I have this html 'book' called teach yourself c++ in 21 days, and I copy and
paste
the examples into the editor and compile them, and they seem to have syntax
errors
sometimes. Maybe the rest will be better, and maybe this is a good way to
learn, I
dunno, but it seems odd that the author would do this.

It's also odd that I'm not getting better error messaging from any of the
compilers, that would make it easier to fix the errors. I am trying out dmc,
turbo
c++ 3.0, and turbo c++ 10.1. All give basically the same cryptic error message.
Anything better out there? Ideally I'd like to find something to make games
with,
something that I can do graphics and sound with, not create applications or
standard forms or the like. More of a console app I guess?
Nov 24 2006
parent Walter Bright <newshound digitalmars.com> writes:
ralph wrote:
 It's also odd that I'm not getting better error messaging from any of the
 compilers, that would make it easier to fix the errors. I am trying out dmc,
turbo
 c++ 3.0, and turbo c++ 10.1. All give basically the same cryptic error message.

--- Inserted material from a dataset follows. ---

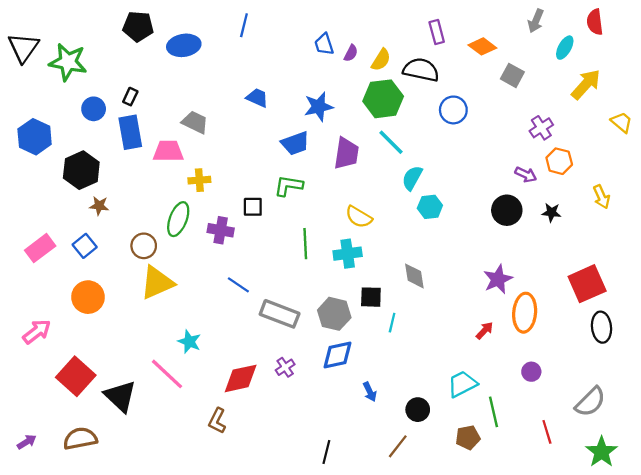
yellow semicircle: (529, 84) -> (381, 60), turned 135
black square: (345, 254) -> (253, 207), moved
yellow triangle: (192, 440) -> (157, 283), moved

 Anything better out there? Ideally I'd like to find something to make games
with,
 something that I can do graphics and sound with, not create applications or
 standard forms or the like. More of a console app I guess?

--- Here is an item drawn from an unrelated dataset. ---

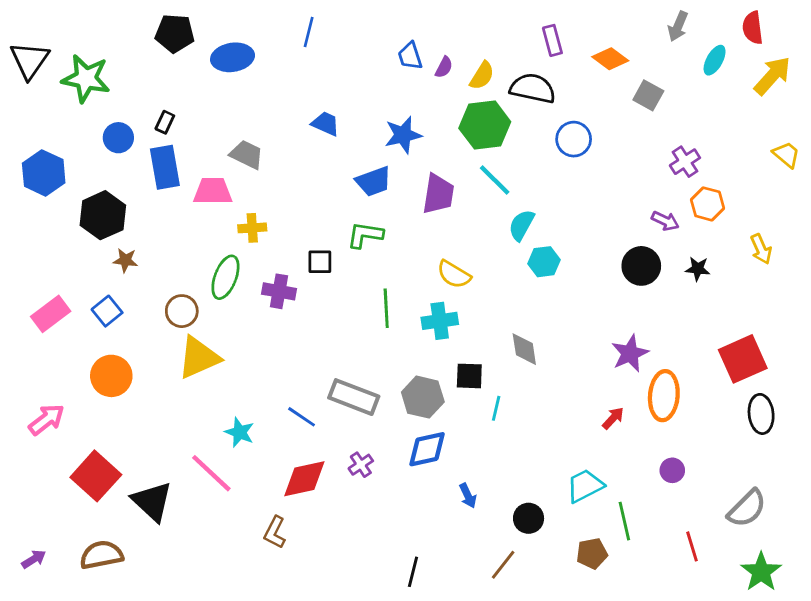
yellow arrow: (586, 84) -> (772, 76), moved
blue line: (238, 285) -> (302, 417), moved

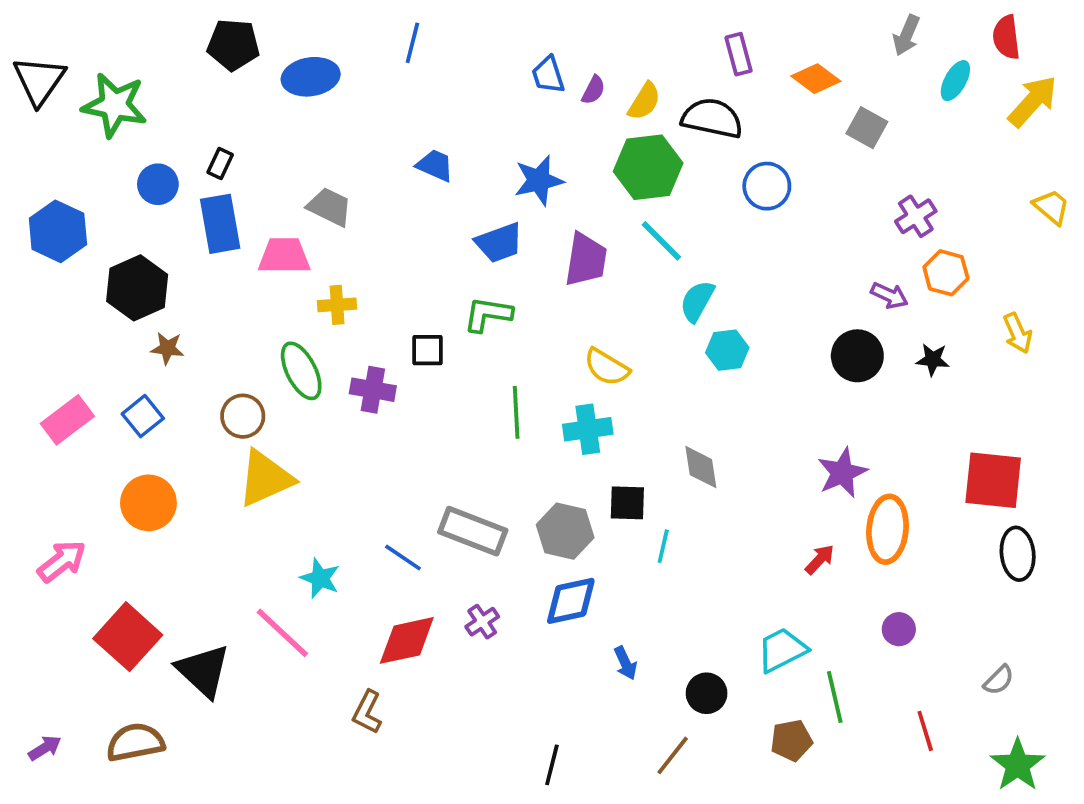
green ellipse: (225, 277) -> (301, 371), turned -48
red square: (743, 359) -> (993, 480), turned 30
gray semicircle: (747, 508) -> (999, 680), size x0.6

Lousy error messages is a standard feature of C++. It's fallout from the syntax being so complicated, the compiler cannot very well guess what you were trying to do.
Nov 24 2006
prev sibling parent reply Paul Smirnov <s.paul mail.ru> writes:
 A standard compliant preprocessor will not work with text files that are
 invalid C code. The preprocessor is defined to work by tokenizing the
 source text into preprocessor tokens; if there are non-C tokens in the
 source text, it will (correctly) fail.
Right, preprocessor works with C tokens but not necessary with C programs. Here's an example: -[cut a.c]----------------- #define world Earth hello, world -[end cut]----------------- Everything is built from correct tokens but "dmc -e a.c" refuses to preprocess the "program" with the following error: a.c(2) : Error: missing ',' between declaration of 'The' and 'Earth' Am I still wrong?
Dec 01 2006
next sibling parent Paul Smirnov <s.paul mail.ru> writes:
== Quote from Paul Smirnov (s.paul mail.ru)'s article
 A standard compliant preprocessor will not work with text files that are
 invalid C code. The preprocessor is defined to work by tokenizing the
 source text into preprocessor tokens; if there are non-C tokens in the
 source text, it will (correctly) fail.
Right, preprocessor works with C tokens but not necessary with C programs. Here's an example:
Oops... It was: -[cut a.c]----------------- #define world The Earth hello, world -[end cut]-----------------
 Everything is built from correct tokens but "dmc -e a.c" refuses to preprocess
the
 "program" with the following error:
 a.c(2) : Error: missing ',' between declaration of 'The' and 'Earth'
 Am I still wrong?
Dec 01 2006
prev sibling parent Walter Bright <newshound digitalmars.com> writes:
Paul Smirnov wrote:
 A standard compliant preprocessor will not work with text files that are
 invalid C code. The preprocessor is defined to work by tokenizing the
 source text into preprocessor tokens; if there are non-C tokens in the
 source text, it will (correctly) fail.
Right, preprocessor works with C tokens but not necessary with C programs. Here's an example: -[cut a.c]----------------- #define world Earth hello, world -[end cut]----------------- Everything is built from correct tokens but "dmc -e a.c" refuses to preprocess the "program" with the following error: a.c(2) : Error: missing ',' between declaration of 'The' and 'Earth' Am I still wrong?
dmc is still running the c compiler. All -e does is to send preprocessed output to the console when an error is diagnosed. To preprocess only, use the standalone preprocessor, sppn.exe.